The following graph shows the flow shown in the diagram.

import pprint

from langgraph.graph import END, StateGraph

workflow = StateGraph(GraphState)

# Define the nodes
workflow.add_node("retrieve", retrieve)  # retrieve docs
workflow.add_node("grade_documents", grade_documents)  # grade retrieved docs
workflow.add_node("generate", generate)  # generate answers
workflow.add_node("transform_query", transform_query)  # transform_query for web search
workflow.add_node("web_search", web_search)  # web search

# Build graph
workflow.set_entry_point("retrieve")
workflow.add_edge("retrieve", "grade_documents")
workflow.add_conditional_edges(
    "grade_documents",
    decide_to_generate,
    {
        "transform_query": "transform_query",
        "generate": "generate",
    },
)
workflow.add_edge("transform_query", "web_search")
workflow.add_edge("web_search", "generate")
workflow.add_edge("generate", END)

# Compile
app = workflow.compile()
Now we are ready with our graph and ready to query
# Run
query_prompt = "How Transformers work?"
inputs = {"keys": {"question": query_prompt}}
for output in app.stream(inputs):
    for key, value in output.items():
        # Node
        # print full state at each node
        pprint.pprint(value["keys"], indent=2, width=80, depth=None)
    pprint.pprint("------------------------")

# Final generation
print("*"*5, " Generated Answer ", "*"*5)
pprint.pprint(value["keys"]["generation"])

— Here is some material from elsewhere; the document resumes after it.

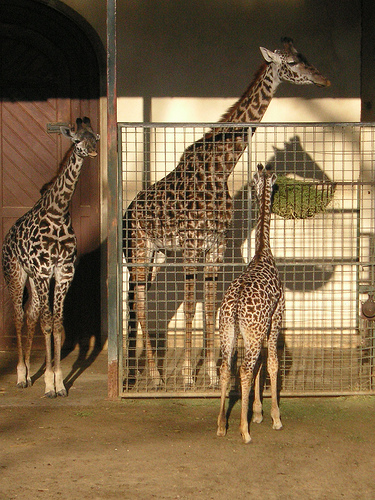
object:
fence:
[117, 122, 221, 398]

Here is the generated answer output, illustrating each node’s functioning and their decisions, ultimately resulting in the final generated output.

Checkout the Colab for Implementation

Challenges and Future Work

CRAG helps generate more accurate factual information out of the knowledge base, but still, Some Challenges remain for the widespread adoption of CRAG:

Retrieval quality depends on comprehensive knowledge coverage in the knowledge base.
Increased computation cost and latency compared to basic models.
The framework is sensitive to retriever limitations.
Balancing between fluency and factuality is challenging.